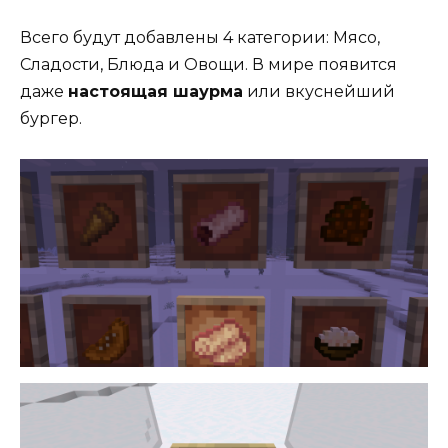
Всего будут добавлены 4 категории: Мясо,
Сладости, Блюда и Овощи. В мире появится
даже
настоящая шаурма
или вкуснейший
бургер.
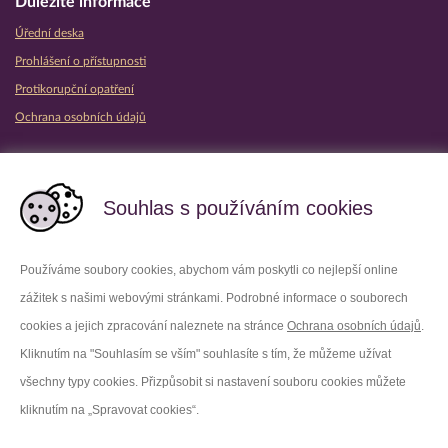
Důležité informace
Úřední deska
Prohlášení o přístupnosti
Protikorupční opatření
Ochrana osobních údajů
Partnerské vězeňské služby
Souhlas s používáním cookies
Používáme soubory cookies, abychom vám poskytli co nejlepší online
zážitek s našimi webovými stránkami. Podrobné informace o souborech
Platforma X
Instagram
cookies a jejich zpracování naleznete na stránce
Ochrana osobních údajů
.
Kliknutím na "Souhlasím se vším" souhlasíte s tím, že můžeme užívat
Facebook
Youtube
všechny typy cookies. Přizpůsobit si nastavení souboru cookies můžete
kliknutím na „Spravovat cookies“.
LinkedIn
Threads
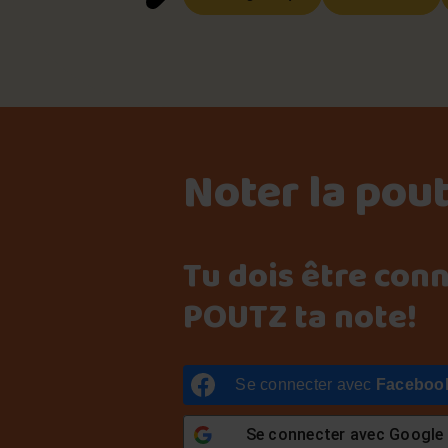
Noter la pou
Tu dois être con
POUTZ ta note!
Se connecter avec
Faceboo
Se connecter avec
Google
■ ■ ■
• **About this exercise**
Copy everything in the entries from the line that contains "Důležité informace" down to the end, including both ends, and omit the picture lines from your answer.

• **Task result**
Důležité informace
Úřední deska
Prohlášení o přístupnosti
Protikorupční opatření
Ochrana osobních údajů
Partnerské vězeňské služby
Souhlas s používáním cookies
Používáme soubory cookies, abychom vám poskytli co nejlepší online
zážitek s našimi webovými stránkami. Podrobné informace o souborech
Platforma X
Instagram
cookies a jejich zpracování naleznete na stránce
Ochrana osobních údajů
.
Kliknutím na "Souhlasím se vším" souhlasíte s tím, že můžeme užívat
Facebook
Youtube
všechny typy cookies. Přizpůsobit si nastavení souboru cookies můžete
kliknutím na „Spravovat cookies“.
LinkedIn
Threads
Noter la pou
Tu dois être con
POUTZ ta note!
Se connecter avec
Faceboo
Se connecter avec
Google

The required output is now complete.